-------- Page extract

Bob Ferguson, Consultant: The 35:1 cutoff was intended for fireplaces. However, pellet stoves are the only product that even take advantage of the air-fuel exemptions. Fireplaces generally use the burn rate exemption. Pellet stoves probably don’t need to be regulated at all. They are all quite clean burning. Let the marketplace decide if exempt stoves are acceptable. If pellet stove users demand products that use fewer pellets (more efficient), the manufacturers will respond. 

Skip Hayden, Researcher: Yes. In Canada, we recommend that people buy only EPA-approved pellet stoves. We have developed a high ash pellet stove that’s operating around 85% and its emissions are about 0.3 g/hr or less. 


Dan Henry, a founder of Quadrafire
stoves is one of industry’s most
articulate spokesmen.

Dan Henry, Aladdin: There is no data that indicates that even a poorly operating stove is a dirty burning appliance. They are inherently clean, becoming more and more reliable, and don’t fix them if they aren’t broken.

Dennis Jaasma, University of VA: Pellet stoves are inherently clean burning unless there is something very bad about their design. I am not concerned about regulating the currently uncertified units unless their field emissions are bad compared to certified stoves.

Robert C. McCrillis, EPA: Yes, all pellet stoves should be affected facilities and not subjected to that 35:1.

Ben Myren one of Amreica’s most
thoughtful and experienced stove tester.


Ben Myren, Myren Labs:  I agree, no more loop-holes. The new technology stoves that are coming on the market are going to be totally new critters. I don’t think that turning down the air- to-fuel ratio, to make it whatever it is, should get you out of the loop. Some of those suckers have got to be just filthy. I mean you look at the flame. I’ve seen them burn at the trade show; you know, the glass is sooting up on the edges. You can just see it.

Michael van Buren was a technical
expert with The Hearth Products
Association, now HPBA

Michael Van Buren, HPBA: I don’t know what that loop-hole does, whether it really affects the operation of the stove and the efficiency of the stove.

Question: According to a Department of Energy survey out of the 20.4 million households that used a wood burning appliance in 1993, less than 0.3 million used a wood burning furnace as their primary source of heat. Are there enough wood-fired central heating furnaces in use to merit their closer evaluation? How many commercially available models are there? Are there emissions data for them? Should they be certified?

John Crouch: The [1988] EPA New Source Performance Standards killed the indoor furnace industry and created this little loop-hole which the outdoor furnace industry is beginning to exploit and kind of underscores the need for a more comprehensive wood burning regulation which sets out over a several year period to codify all forms of wood burning technology.

Rick Curkeet tested stoves for Intertek
labs and is one of industry’s top experts.


Rick Curkeet: I don’t know how many new units are being produced but I’m sure it’s a very small number. Still, one really poor unit can be a significant problem if it’s in your neighborhood. There have never been any standards for testing this type of product for emissions and efficiency. However, we have adapted existing methods and can say that the performance range is very wide. Poor designs may be 30% or less efficient and produce nearly 100 grams/hr emissions rates. Good designs are able to approach certified wood stove performance levels.

----------------
-------- Provided data

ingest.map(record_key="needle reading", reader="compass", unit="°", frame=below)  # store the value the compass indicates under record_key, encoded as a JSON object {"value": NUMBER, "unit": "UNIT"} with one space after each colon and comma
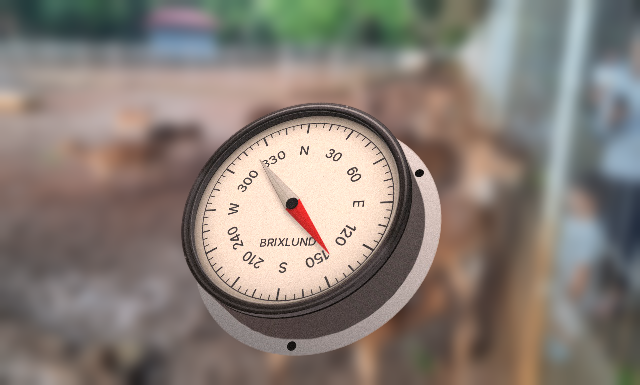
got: {"value": 140, "unit": "°"}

----------------

- To do
Please answer from the stove discussion: what emissions level does Skip Hayden give for the high ash pellet stove described there? The data above is separate from the stove discussion.

- Answer box
About 0.3 g/hr or less.